2.5 to one, great. "2.5 what? What are you feeding?"
"Sustainable proteins," he said.
"Great," I said. Got off the phone. And that night, I was lying in bed, and I thought: What the hell is a sustainable protein?
So the next day, just before the event, I called Don. I said, "Don, what are some examples of sustainable proteins?"
He said he didn't know. He would ask around. Well, I got on the phone with a few people in the company; no one could give me a straight answer until finally, I got on the phone with the head biologist. Let's call him Don too.
"Don," I said, "what are some examples of sustainable proteins?"
Well, he mentioned some algaes and some fish meals, and then he said chicken pellets. I said, "Chicken pellets?"
He said, "Yeah, feathers, skin, bone meal, scraps, dried and processed into feed."
I said, "What percentage of your feed is chicken?" Thinking, you know, two percent.
"Well, it's about 30 percent," he said.
I said, "Don, what's sustainable about feeding chicken to fish?"
There was a long pause on the line, and he said, "There's just too much chicken in the world."
I fell out of love with this fish. No, not because I'm some self-righteous, goody-two shoes foodie. I actually am. No, I actually fell out of love with this fish because, I swear to God, after that conversation, the fish tasted like chicken.

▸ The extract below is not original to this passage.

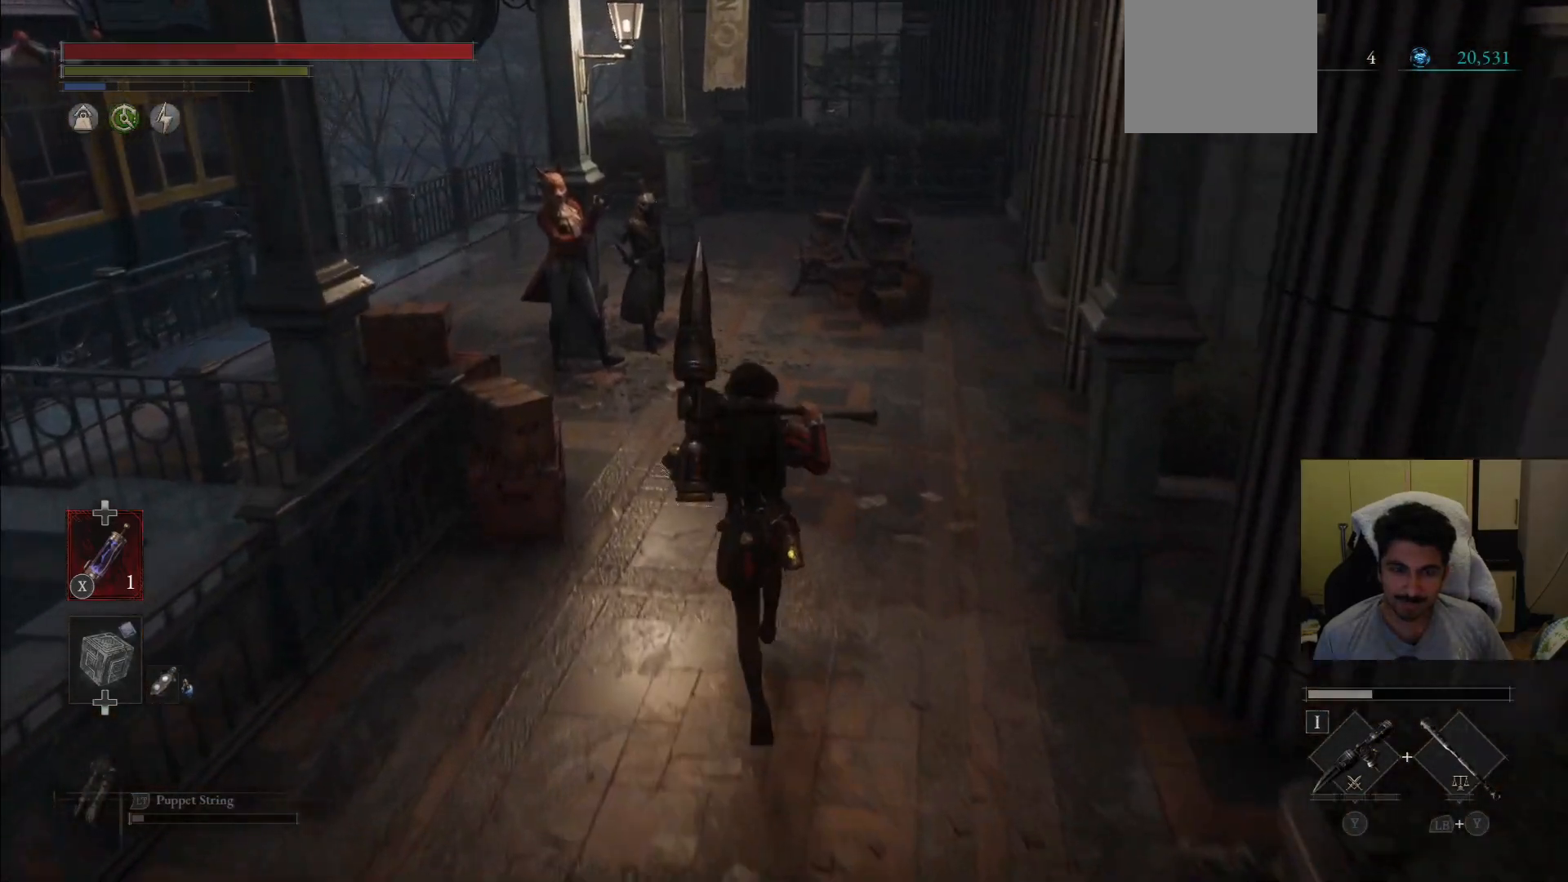
{"buttons": [], "left_stick": "center", "right_stick": "center", "events": [[479, "left_stick", "center"]]}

This second fish, it's a different kind of love story. It's the romantic kind, the kind where the more you get to know your fish, you love the fish. I first ate it at a restaurant in southern Spain. A journalist friend had been talking about this fish for a long time. She kind of set us up. It came to the table a bright, almost shimmering, white color. The chef had overcooked it. Like twice over. Amazingly, it was still delicious.
Who can make a fish taste good after it's been overcooked? I can't, but this guy can. Let's call him Miguel—actually his name is Miguel. And no, he didn't cook the fish, and he's not a chef, at least in the way that you and I understand it. He's a biologist at Veta La Palma. It's a fish farm in the southwestern corner of Spain. It's at the tip of the Guadalquivir river.
Until the 1980s, the farm was in the hands of the Argentinians. They raised beef cattle on what was essentially wetlands. They did it by draining the land. They built this intricate series of canals, and they pushed water off the land and out into the river. Well, they couldn't make it work, not economically. And ecologically, it was a disaster. It killed like 90 percent of the birds, which, for this place, is a lot of birds. And so in 1982, a Spanish company with an environmental conscience purchased the land.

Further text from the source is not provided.